South Africa ranks among the top in the world, though it is Rwanda that has the highest number of women parliamentarians worldwide, with women holding 56% of seats in its lower house.

South Africa went from 27% female members of parliament in 1994, to 45% in 2009. (One should point out that during the apartheid regime representation was below 3%.) The 2014 National Assembly however is only 38% female.

The average percentages of women parliamentarians in sub-Saharan Africa is 21%, higher than the Middle East and North Africa (14%), Asia (18%), and the Pacific (15%), and about the same as Europe (23%). The Americas are higher at 25%, and the Nordic countries way ahead at 42%.

Only nine countries in Africa have achieved the 30% considered the “critical mass” mark for women’s representation.

Africa has one female elected head of state, Liberia’s President Ellen Johnson-Sirleaf (since 2006).

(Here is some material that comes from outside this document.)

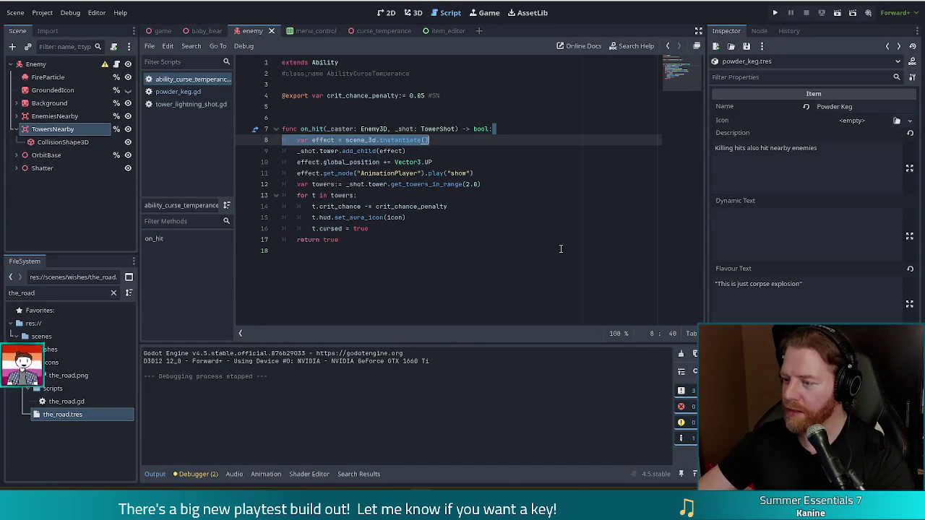
pyautogui.click(463, 142)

The other two African women heads of state were appointees: Senegal’s prime minister, Aminata Touré, in 2013, and the Central African Republic’s president, Catherine Samba-Panza, in January 2014.

In South Africa, Phumzile Mlambo-Ngcuka was briefly deputy president and so was Baleka Mbete, but their innings put together didn’t constitute even one full five-year term.

Zuma’s newly appointed, outsized, billion-rand cabinet of 37 ministers has 15 women ministers (40%).

Parliament is only one component. Major challenges are faced in many other forums. For instance, only two of the country’s ten current Constitutional Court justices are female.

South Africans cannot be complacent about the progress made to date. They will have to remain vigilant for backsliding and alive to the issues if women are to be fairly represented.